Can you repeat the data between the lines holding "посыл, что роднит" and "проходящий на территории", inclusive, swapping "садово-паркового" for "ландшафтного" and changing nothing else?

### INPUT DATA
|---|
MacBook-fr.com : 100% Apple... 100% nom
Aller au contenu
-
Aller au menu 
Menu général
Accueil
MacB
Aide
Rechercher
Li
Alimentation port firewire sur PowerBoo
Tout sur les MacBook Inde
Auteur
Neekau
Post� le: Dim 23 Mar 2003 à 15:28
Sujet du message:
|---|
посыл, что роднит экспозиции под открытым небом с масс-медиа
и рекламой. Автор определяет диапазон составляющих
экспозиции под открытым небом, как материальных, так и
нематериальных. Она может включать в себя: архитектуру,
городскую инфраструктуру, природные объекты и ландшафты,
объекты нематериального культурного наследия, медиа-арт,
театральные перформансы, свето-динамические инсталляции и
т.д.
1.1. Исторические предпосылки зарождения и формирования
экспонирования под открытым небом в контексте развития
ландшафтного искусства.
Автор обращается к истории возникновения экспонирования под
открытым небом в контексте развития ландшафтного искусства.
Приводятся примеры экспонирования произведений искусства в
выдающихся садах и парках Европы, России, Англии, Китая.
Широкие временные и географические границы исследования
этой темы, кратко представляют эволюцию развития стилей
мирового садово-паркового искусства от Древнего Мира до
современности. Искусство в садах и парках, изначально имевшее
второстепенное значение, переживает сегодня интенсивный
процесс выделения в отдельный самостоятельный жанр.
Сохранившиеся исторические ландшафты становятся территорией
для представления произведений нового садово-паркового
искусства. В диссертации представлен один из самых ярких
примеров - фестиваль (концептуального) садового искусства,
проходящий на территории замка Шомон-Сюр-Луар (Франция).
|---|
### EXERCISE OUTPUT
посыл, что роднит экспозиции под открытым небом с масс-медиа
и рекламой. Автор определяет диапазон составляющих
экспозиции под открытым небом, как материальных, так и
нематериальных. Она может включать в себя: архитектуру,
городскую инфраструктуру, природные объекты и ландшафты,
объекты нематериального культурного наследия, медиа-арт,
театральные перформансы, свето-динамические инсталляции и
т.д.
1.1. Исторические предпосылки зарождения и формирования
экспонирования под открытым небом в контексте развития
ландшафтного искусства.
Автор обращается к истории возникновения экспонирования под
открытым небом в контексте развития ландшафтного искусства.
Приводятся примеры экспонирования произведений искусства в
выдающихся садах и парках Европы, России, Англии, Китая.
Широкие временные и географические границы исследования
этой темы, кратко представляют эволюцию развития стилей
мирового ландшафтного искусства от Древнего Мира до
современности. Искусство в садах и парках, изначально имевшее
второстепенное значение, переживает сегодня интенсивный
процесс выделения в отдельный самостоятельный жанр.
Сохранившиеся исторические ландшафты становятся территорией
для представления произведений нового ландшафтного
искусства. В диссертации представлен один из самых ярких
примеров - фестиваль (концептуального) садового искусства,
проходящий на территории замка Шомон-Сюр-Луар (Франция).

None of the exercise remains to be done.